Stride didn’t know how to respond to such raw pain. Eleven years had gone by, but it might as well have happened yesterday.
“The actress who’s playing me keeps calling,” Lori continued. “She wants to meet me. She says she wants to know what it felt like to be in the cage. She invited me to visit her on the set tomorrow.”
“Is that why you came back here tonight?”
“I don’t know. Maybe. It’s not like I need a reminder.”
“You don’t have to talk to Aimee Bowe,” Stride said. “On the other hand, maybe it would help to have someone else try to understand what you went through.”
“It’s not like some Hollywood blonde can spend ten minutes with me and get inside my head.”
“You’re right,” Stride said. “Nobody will ever know the truth except you.”
“Yeah. Me and the ones who died. Sad little club, huh?”
“You’re alive,” Stride pointed out softly.
Lori didn’t look at him like being alive was any prize. “My mother thinks I should talk to Aimee Bowe. She says it would be good for me. She says I’m still in the box and maybe it would help me get out. She told me to be brave. Like she has any idea what that’s like. At the first whiff of trouble, she runs away. Did you know my mom walked out on my father when I was ten years old?”
Stride shook his head. “I didn’t. I’m sorry.”
“She took me away from him. Moved us across the country. I never saw my father again. When he died, she didn’t even tell me about it for six months. Six months! She got married again, and she and my stepfather pretended I had brand-new parents. Like the past was nothing, you know. Like I should just forget it. Well, that’s not me. First chance I had, I got out of there and got the hell away from them. I went to business school when I was eighteen, and when I was done with that, I moved back to Duluth. I figured I’d be happy coming home. You want to guess how well that turned out?”
The venom in her voice filled Stride with sadness. He hated to see a young life destroyed, and he hated that there was nothing he could do about it. He was a fixer, but some things couldn’t be fixed.
Lori opened the truck door. “I’m leaving now.”
“I wish you’d let me take you to the hospital, Ms. Fulkerson.”
“You can’t make me, can you?” she asked.
“No.”
“Then good-bye, Lieutenant,” she retorted. She climbed down into the snow, but before she closed the door, she leaned back inside. Her eyes were bloodshot. Her voice cracked with despair. “Two hours, right?”
Stride cocked his head in puzzlement. “I’m sorry, what?”
“Two hours. The docs said I would have been dead in two hours.”
He nodded. “That’s right.”
“I wish you’d been late,” she said.
It was after midnight by the time Stride made it back to the matchbox cottage on Park Point where he lived with Serena and Cat. The house was on the other side of the sand dunes from Lake Superior, and the lake was oddly quiet. Most of the year he heard the thunder of waves twenty-four hours a day, but sometimes the long cold of January built enough ice beyond the beach to dull the noise.

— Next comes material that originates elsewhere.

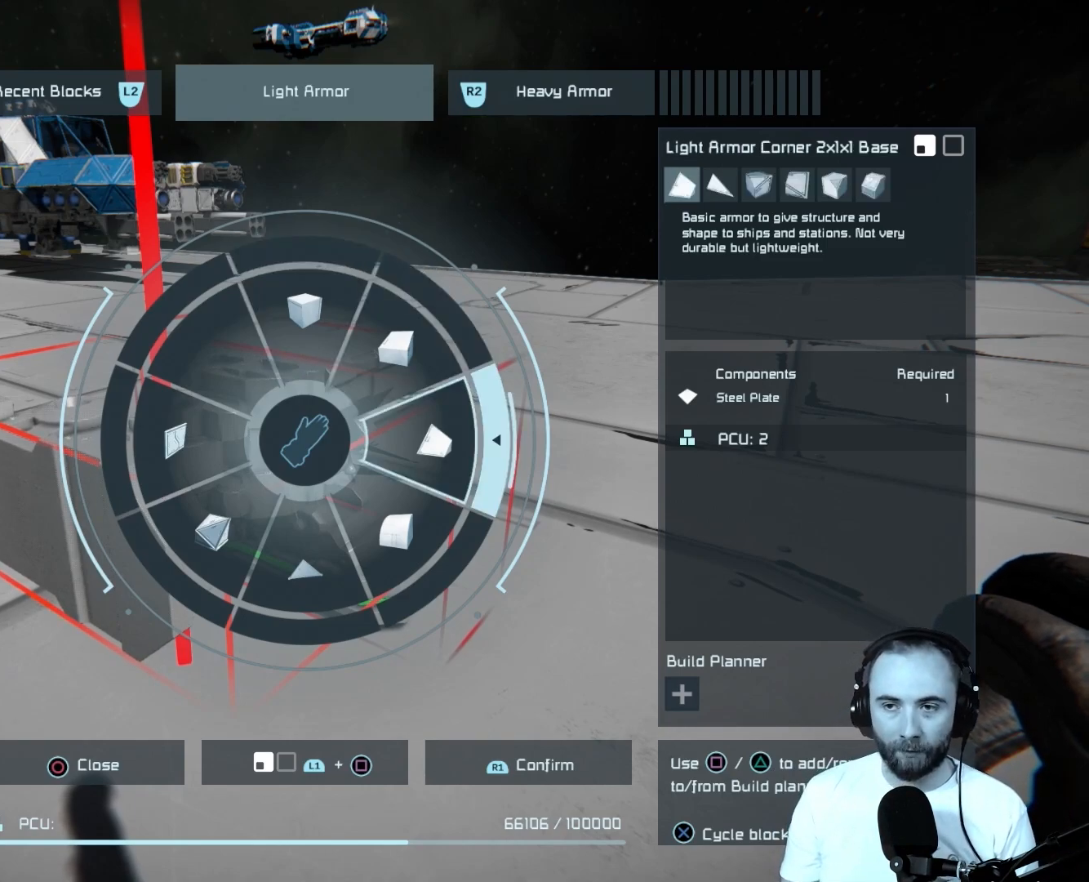
{"buttons": [], "left_stick": "down-left", "right_stick": "center", "events": [[200, "left_stick", "down"], [450, "left_stick", "down-left"]]}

He let himself into the dark house. The first thing he did was check on Cat, who was asleep in the corner bedroom facing the street. She didn’t wake up. Her breathing was soft and regular. He stared down at her pretty face, which was lost in a tangle of chestnut hair. It was hard to be mad at her even when she did foolish things. He closed the door softly and let her sleep.
Stride took a shower and then tried to get into bed without disturbing Serena. It was impossible, because the old timbers in the floor always groaned. She murmured a drowsy greeting at him. He slipped into bed behind her, slid an arm around her waist, and kissed her neck. Those were the moments that reminded him how good it was to be married again.